Mairesse par défaut
Ann Bourget se dirige à coup sûr dans le siège convoité de la mairie de Québec. Mais il ne faudra pas y voir là le signe qu’elle y restera longtemps. Car le contexte de la présente élection est un peu particulier. Le départ prématuré de Mme Boucher a bousculé l’ordre des choses. Et, parlant d’élection, il est un peu ironique de constater que l’on soit contraint d’emprunter 5 M$ pour tenir la présente élection. Je reste convaincu qu’une résolution unanime des membres de l’actuel conseil municipal aurait permis d’économiser cette somme en optant pour un compromis en proposant la nomination de Ralph Mercier comme maire par intérim jusqu’à l’élection de 2009. Le gouvernement du Québec, celui qui tranche en bout de ligne ces questions, aurait possiblement trouvé là un accommodement raisonnable.

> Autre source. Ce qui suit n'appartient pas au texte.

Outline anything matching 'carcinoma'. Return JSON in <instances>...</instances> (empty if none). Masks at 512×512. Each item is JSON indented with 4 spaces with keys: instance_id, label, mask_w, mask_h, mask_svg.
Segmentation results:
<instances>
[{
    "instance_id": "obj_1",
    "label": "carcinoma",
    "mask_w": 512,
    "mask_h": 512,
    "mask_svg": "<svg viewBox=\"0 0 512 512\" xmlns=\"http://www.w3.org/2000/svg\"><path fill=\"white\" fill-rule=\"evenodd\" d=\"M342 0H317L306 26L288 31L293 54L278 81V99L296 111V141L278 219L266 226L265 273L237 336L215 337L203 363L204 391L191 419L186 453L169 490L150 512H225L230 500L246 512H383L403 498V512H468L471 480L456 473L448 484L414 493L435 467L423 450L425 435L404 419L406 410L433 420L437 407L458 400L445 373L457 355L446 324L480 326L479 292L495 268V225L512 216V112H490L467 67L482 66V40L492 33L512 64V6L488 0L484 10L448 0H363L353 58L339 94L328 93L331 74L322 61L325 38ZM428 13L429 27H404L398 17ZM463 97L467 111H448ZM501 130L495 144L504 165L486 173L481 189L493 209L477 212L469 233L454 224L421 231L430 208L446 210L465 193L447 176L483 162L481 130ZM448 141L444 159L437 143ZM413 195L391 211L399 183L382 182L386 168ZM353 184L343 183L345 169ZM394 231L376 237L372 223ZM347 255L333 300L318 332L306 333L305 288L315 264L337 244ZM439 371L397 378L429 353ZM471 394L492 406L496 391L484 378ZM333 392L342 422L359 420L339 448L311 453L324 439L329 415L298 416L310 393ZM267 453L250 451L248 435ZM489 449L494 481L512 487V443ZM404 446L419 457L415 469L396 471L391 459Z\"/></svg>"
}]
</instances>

Au sujet de l’actuelle campagne, Mme Bourget profite beaucoup de la division du vote. En regardant de près son score dans les sondages, dans la fourchette des 30 %, ça ressemble étrangement au vote de base… du PQ! Le fond de commerce du RMQ si vous préférez. Marc Bellemare ne fait pas une mauvaise campagne et il a raison de dire que la Ville n’a pas les moyens d’investir autant dans les infrastructures. Décevant que ce passage de Claude Larose à l’Action civique. Désespéré serait probablement le mot juste. Régis Labeaume présente une approche économique qui me semble porteuse. Mon choix s’arrêtera sur lui en fin de compte.